The object of all her travails is another source of unease in the play because Bertram is such an unattractive male character. Granted that his position in the beginning is pitiable, since he is forced by the king into a marriage he does not want, his subsequent actions seem both reprehensible and inconsistent. He behaves in a hateful manner, taunting Helena with two impossible tasks, running away to war, and abandoning his mother, estate, and country to escape his wife. He seduces young women, and then, as in the case of Diana, denies responsibility for his behavior, casting aspersions on their characters. His repentance and newfound love for Helena upon hearing of her death are, at the very least, patently insincere and, at best, a mysteriously sudden and inconsistent change of heart. This young man, with so few discernible attractive personality traits, seems to have little but noble birth to recommend him. Helena’s determination to have him anyway is sometimes interpreted to mean that she is a social climber. This motivation links her to Parolles, one of Shakespeare’s great comic creations, morally questionable but theatrically vital to the comic atmosphere of the play. This viewpoint alone makes the play unusual, for though other characters in Shakespeare’s plays have attempted to move up in class, Helena is the only one who succeeds, to general approval.

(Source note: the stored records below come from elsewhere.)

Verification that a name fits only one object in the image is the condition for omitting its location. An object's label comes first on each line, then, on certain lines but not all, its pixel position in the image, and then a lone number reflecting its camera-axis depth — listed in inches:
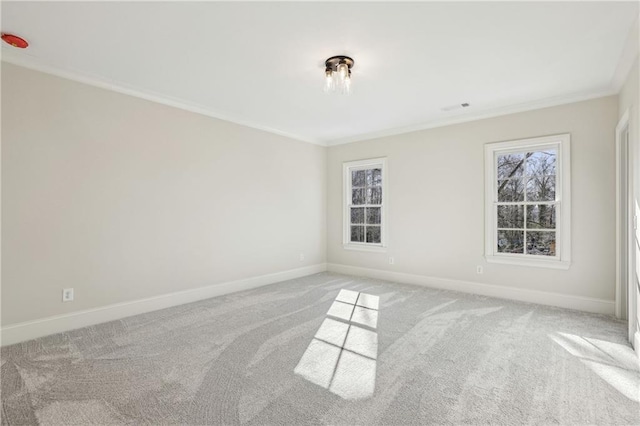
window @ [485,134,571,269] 155.3
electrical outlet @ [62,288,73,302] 125.3
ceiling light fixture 116.3
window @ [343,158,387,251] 222.4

From being a simple comic tale of sturdy and faithful love surviving all obstacles, the meaning of All’s Well That Ends Well thus begins to shift and waver, starting with the ambivalence of the title. The play can only ironically be said to end well, when the heroine tricks the hero into staying with her. That the hero cannot distinguish between Diana, the woman he ostensibly desires, and Helena, the wife he rejects, is unromantic, at the very least. Instead of sounding like a simple exclamation of relief that troubles have been successfully endured, the title can take on a more morally ambiguous shade: that all—including the means—is justified by the end.
The concept that merit, as in the case of Helena’s independent and courageous spirit, counts as much as or more than the inherited position of Bertram seems startlingly modern. That and the combination of comic and puzzling characterizations make All’s Well That Ends Well one of Shakespeare’s more thought-provoking plays.